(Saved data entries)
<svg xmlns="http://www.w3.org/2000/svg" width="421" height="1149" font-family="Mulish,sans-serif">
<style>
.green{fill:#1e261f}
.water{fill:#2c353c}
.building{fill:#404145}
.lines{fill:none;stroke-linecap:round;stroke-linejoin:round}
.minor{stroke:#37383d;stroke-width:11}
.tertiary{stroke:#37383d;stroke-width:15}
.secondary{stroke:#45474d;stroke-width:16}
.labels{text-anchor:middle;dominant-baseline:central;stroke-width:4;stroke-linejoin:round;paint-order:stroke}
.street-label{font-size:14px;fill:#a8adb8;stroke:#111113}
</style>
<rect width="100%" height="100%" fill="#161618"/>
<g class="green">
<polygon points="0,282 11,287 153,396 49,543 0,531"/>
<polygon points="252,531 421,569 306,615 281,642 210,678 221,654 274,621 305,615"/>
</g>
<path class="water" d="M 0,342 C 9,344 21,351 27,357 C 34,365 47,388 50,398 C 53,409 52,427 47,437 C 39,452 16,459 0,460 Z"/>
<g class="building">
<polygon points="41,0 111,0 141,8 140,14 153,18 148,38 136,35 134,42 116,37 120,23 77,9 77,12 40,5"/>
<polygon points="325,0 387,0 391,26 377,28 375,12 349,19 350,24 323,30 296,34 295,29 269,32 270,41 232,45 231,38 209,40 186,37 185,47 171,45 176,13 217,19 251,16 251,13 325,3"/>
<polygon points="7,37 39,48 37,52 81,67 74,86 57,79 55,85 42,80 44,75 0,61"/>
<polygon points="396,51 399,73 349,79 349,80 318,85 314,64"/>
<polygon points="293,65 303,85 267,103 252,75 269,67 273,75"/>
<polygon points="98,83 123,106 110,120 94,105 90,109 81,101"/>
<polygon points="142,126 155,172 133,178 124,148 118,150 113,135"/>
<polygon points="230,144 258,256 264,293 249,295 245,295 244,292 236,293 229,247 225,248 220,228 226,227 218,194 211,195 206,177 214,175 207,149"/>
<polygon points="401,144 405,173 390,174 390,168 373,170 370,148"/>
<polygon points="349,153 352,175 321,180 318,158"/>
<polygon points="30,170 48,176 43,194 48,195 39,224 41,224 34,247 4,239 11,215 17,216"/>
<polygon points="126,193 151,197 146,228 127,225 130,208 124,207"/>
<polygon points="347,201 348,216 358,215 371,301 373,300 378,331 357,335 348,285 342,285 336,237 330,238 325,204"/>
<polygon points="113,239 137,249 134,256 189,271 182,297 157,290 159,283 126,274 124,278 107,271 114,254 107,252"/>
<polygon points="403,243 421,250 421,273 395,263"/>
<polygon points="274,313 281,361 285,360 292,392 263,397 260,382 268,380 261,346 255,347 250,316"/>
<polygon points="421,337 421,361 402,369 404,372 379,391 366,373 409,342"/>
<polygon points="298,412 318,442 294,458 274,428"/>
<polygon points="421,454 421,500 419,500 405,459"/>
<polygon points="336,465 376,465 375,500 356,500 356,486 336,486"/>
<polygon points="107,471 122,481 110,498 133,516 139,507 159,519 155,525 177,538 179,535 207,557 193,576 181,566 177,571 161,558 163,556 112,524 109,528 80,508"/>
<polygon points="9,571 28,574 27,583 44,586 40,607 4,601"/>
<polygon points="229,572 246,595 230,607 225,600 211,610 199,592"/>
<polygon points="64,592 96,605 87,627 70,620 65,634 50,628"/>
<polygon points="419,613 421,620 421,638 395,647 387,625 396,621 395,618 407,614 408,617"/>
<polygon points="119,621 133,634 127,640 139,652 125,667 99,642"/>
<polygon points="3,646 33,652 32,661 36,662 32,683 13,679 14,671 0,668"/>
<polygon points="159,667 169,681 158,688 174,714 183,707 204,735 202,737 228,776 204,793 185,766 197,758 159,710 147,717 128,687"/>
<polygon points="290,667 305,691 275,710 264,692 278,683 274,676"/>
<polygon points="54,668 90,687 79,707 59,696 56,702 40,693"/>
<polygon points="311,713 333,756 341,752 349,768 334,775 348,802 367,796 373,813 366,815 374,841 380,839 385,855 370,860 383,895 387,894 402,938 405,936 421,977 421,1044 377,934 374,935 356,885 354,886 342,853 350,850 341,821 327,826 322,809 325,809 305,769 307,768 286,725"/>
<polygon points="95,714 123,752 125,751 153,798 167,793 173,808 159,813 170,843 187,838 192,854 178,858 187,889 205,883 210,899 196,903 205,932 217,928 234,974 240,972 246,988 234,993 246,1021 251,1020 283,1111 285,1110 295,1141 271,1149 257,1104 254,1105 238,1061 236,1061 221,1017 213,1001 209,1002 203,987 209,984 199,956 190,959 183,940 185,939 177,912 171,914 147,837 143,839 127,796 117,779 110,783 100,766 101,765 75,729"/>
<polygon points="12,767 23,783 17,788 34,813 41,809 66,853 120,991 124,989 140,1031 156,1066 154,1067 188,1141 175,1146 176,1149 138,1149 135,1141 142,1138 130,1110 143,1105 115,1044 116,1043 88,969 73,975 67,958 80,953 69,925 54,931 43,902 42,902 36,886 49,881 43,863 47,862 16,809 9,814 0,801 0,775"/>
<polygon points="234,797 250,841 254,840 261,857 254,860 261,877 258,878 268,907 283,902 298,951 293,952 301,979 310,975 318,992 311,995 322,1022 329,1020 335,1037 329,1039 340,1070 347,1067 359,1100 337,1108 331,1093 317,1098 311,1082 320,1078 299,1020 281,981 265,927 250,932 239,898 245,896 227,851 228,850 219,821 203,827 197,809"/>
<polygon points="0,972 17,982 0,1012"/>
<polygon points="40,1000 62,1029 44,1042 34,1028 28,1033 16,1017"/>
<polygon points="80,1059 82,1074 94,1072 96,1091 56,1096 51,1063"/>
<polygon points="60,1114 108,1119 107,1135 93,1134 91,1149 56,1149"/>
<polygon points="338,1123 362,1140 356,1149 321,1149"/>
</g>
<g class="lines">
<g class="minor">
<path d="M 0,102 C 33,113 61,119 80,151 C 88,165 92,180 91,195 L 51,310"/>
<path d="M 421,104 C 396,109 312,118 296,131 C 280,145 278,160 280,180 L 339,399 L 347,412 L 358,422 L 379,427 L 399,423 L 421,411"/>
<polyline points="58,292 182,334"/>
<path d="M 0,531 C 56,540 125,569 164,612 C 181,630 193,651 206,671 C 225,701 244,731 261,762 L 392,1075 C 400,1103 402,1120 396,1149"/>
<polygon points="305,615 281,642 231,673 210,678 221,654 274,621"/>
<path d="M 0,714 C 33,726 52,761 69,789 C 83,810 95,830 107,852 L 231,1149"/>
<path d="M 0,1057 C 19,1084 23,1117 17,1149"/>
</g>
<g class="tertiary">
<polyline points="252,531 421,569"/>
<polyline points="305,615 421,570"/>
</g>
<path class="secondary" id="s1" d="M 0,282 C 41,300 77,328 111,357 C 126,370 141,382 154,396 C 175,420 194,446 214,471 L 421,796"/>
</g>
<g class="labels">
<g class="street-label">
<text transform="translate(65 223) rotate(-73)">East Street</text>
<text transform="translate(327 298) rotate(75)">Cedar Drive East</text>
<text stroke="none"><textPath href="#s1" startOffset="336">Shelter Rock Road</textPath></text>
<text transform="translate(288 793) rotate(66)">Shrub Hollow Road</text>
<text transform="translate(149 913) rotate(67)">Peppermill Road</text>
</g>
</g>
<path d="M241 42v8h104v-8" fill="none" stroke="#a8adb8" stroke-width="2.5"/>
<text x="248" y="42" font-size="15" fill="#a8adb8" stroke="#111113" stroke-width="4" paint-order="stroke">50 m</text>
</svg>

• _YOUR GOAL_
An exact copy of every line above is what this asks for.

• _PROBLEM SOLUTION_
<svg xmlns="http://www.w3.org/2000/svg" width="421" height="1149" font-family="Mulish,sans-serif">
<style>
.green{fill:#1e261f}
.water{fill:#2c353c}
.building{fill:#404145}
.lines{fill:none;stroke-linecap:round;stroke-linejoin:round}
.minor{stroke:#37383d;stroke-width:11}
.tertiary{stroke:#37383d;stroke-width:15}
.secondary{stroke:#45474d;stroke-width:16}
.labels{text-anchor:middle;dominant-baseline:central;stroke-width:4;stroke-linejoin:round;paint-order:stroke}
.street-label{font-size:14px;fill:#a8adb8;stroke:#111113}
</style>
<rect width="100%" height="100%" fill="#161618"/>
<g class="green">
<polygon points="0,282 11,287 153,396 49,543 0,531"/>
<polygon points="252,531 421,569 306,615 281,642 210,678 221,654 274,621 305,615"/>
</g>
<path class="water" d="M 0,342 C 9,344 21,351 27,357 C 34,365 47,388 50,398 C 53,409 52,427 47,437 C 39,452 16,459 0,460 Z"/>
<g class="building">
<polygon points="41,0 111,0 141,8 140,14 153,18 148,38 136,35 134,42 116,37 120,23 77,9 77,12 40,5"/>
<polygon points="325,0 387,0 391,26 377,28 375,12 349,19 350,24 323,30 296,34 295,29 269,32 270,41 232,45 231,38 209,40 186,37 185,47 171,45 176,13 217,19 251,16 251,13 325,3"/>
<polygon points="7,37 39,48 37,52 81,67 74,86 57,79 55,85 42,80 44,75 0,61"/>
<polygon points="396,51 399,73 349,79 349,80 318,85 314,64"/>
<polygon points="293,65 303,85 267,103 252,75 269,67 273,75"/>
<polygon points="98,83 123,106 110,120 94,105 90,109 81,101"/>
<polygon points="142,126 155,172 133,178 124,148 118,150 113,135"/>
<polygon points="230,144 258,256 264,293 249,295 245,295 244,292 236,293 229,247 225,248 220,228 226,227 218,194 211,195 206,177 214,175 207,149"/>
<polygon points="401,144 405,173 390,174 390,168 373,170 370,148"/>
<polygon points="349,153 352,175 321,180 318,158"/>
<polygon points="30,170 48,176 43,194 48,195 39,224 41,224 34,247 4,239 11,215 17,216"/>
<polygon points="126,193 151,197 146,228 127,225 130,208 124,207"/>
<polygon points="347,201 348,216 358,215 371,301 373,300 378,331 357,335 348,285 342,285 336,237 330,238 325,204"/>
<polygon points="113,239 137,249 134,256 189,271 182,297 157,290 159,283 126,274 124,278 107,271 114,254 107,252"/>
<polygon points="403,243 421,250 421,273 395,263"/>
<polygon points="274,313 281,361 285,360 292,392 263,397 260,382 268,380 261,346 255,347 250,316"/>
<polygon points="421,337 421,361 402,369 404,372 379,391 366,373 409,342"/>
<polygon points="298,412 318,442 294,458 274,428"/>
<polygon points="421,454 421,500 419,500 405,459"/>
<polygon points="336,465 376,465 375,500 356,500 356,486 336,486"/>
<polygon points="107,471 122,481 110,498 133,516 139,507 159,519 155,525 177,538 179,535 207,557 193,576 181,566 177,571 161,558 163,556 112,524 109,528 80,508"/>
<polygon points="9,571 28,574 27,583 44,586 40,607 4,601"/>
<polygon points="229,572 246,595 230,607 225,600 211,610 199,592"/>
<polygon points="64,592 96,605 87,627 70,620 65,634 50,628"/>
<polygon points="419,613 421,620 421,638 395,647 387,625 396,621 395,618 407,614 408,617"/>
<polygon points="119,621 133,634 127,640 139,652 125,667 99,642"/>
<polygon points="3,646 33,652 32,661 36,662 32,683 13,679 14,671 0,668"/>
<polygon points="159,667 169,681 158,688 174,714 183,707 204,735 202,737 228,776 204,793 185,766 197,758 159,710 147,717 128,687"/>
<polygon points="290,667 305,691 275,710 264,692 278,683 274,676"/>
<polygon points="54,668 90,687 79,707 59,696 56,702 40,693"/>
<polygon points="311,713 333,756 341,752 349,768 334,775 348,802 367,796 373,813 366,815 374,841 380,839 385,855 370,860 383,895 387,894 402,938 405,936 421,977 421,1044 377,934 374,935 356,885 354,886 342,853 350,850 341,821 327,826 322,809 325,809 305,769 307,768 286,725"/>
<polygon points="95,714 123,752 125,751 153,798 167,793 173,808 159,813 170,843 187,838 192,854 178,858 187,889 205,883 210,899 196,903 205,932 217,928 234,974 240,972 246,988 234,993 246,1021 251,1020 283,1111 285,1110 295,1141 271,1149 257,1104 254,1105 238,1061 236,1061 221,1017 213,1001 209,1002 203,987 209,984 199,956 190,959 183,940 185,939 177,912 171,914 147,837 143,839 127,796 117,779 110,783 100,766 101,765 75,729"/>
<polygon points="12,767 23,783 17,788 34,813 41,809 66,853 120,991 124,989 140,1031 156,1066 154,1067 188,1141 175,1146 176,1149 138,1149 135,1141 142,1138 130,1110 143,1105 115,1044 116,1043 88,969 73,975 67,958 80,953 69,925 54,931 43,902 42,902 36,886 49,881 43,863 47,862 16,809 9,814 0,801 0,775"/>
<polygon points="234,797 250,841 254,840 261,857 254,860 261,877 258,878 268,907 283,902 298,951 293,952 301,979 310,975 318,992 311,995 322,1022 329,1020 335,1037 329,1039 340,1070 347,1067 359,1100 337,1108 331,1093 317,1098 311,1082 320,1078 299,1020 281,981 265,927 250,932 239,898 245,896 227,851 228,850 219,821 203,827 197,809"/>
<polygon points="0,972 17,982 0,1012"/>
<polygon points="40,1000 62,1029 44,1042 34,1028 28,1033 16,1017"/>
<polygon points="80,1059 82,1074 94,1072 96,1091 56,1096 51,1063"/>
<polygon points="60,1114 108,1119 107,1135 93,1134 91,1149 56,1149"/>
<polygon points="338,1123 362,1140 356,1149 321,1149"/>
</g>
<g class="lines">
<g class="minor">
<path d="M 0,102 C 33,113 61,119 80,151 C 88,165 92,180 91,195 L 51,310"/>
<path d="M 421,104 C 396,109 312,118 296,131 C 280,145 278,160 280,180 L 339,399 L 347,412 L 358,422 L 379,427 L 399,423 L 421,411"/>
<polyline points="58,292 182,334"/>
<path d="M 0,531 C 56,540 125,569 164,612 C 181,630 193,651 206,671 C 225,701 244,731 261,762 L 392,1075 C 400,1103 402,1120 396,1149"/>
<polygon points="305,615 281,642 231,673 210,678 221,654 274,621"/>
<path d="M 0,714 C 33,726 52,761 69,789 C 83,810 95,830 107,852 L 231,1149"/>
<path d="M 0,1057 C 19,1084 23,1117 17,1149"/>
</g>
<g class="tertiary">
<polyline points="252,531 421,569"/>
<polyline points="305,615 421,570"/>
</g>
<path class="secondary" id="s1" d="M 0,282 C 41,300 77,328 111,357 C 126,370 141,382 154,396 C 175,420 194,446 214,471 L 421,796"/>
</g>
<g class="labels">
<g class="street-label">
<text transform="translate(65 223) rotate(-73)">East Street</text>
<text transform="translate(327 298) rotate(75)">Cedar Drive East</text>
<text stroke="none"><textPath href="#s1" startOffset="336">Shelter Rock Road</textPath></text>
<text transform="translate(288 793) rotate(66)">Shrub Hollow Road</text>
<text transform="translate(149 913) rotate(67)">Peppermill Road</text>
</g>
</g>
<path d="M241 42v8h104v-8" fill="none" stroke="#a8adb8" stroke-width="2.5"/>
<text x="248" y="42" font-size="15" fill="#a8adb8" stroke="#111113" stroke-width="4" paint-order="stroke">50 m</text>
</svg>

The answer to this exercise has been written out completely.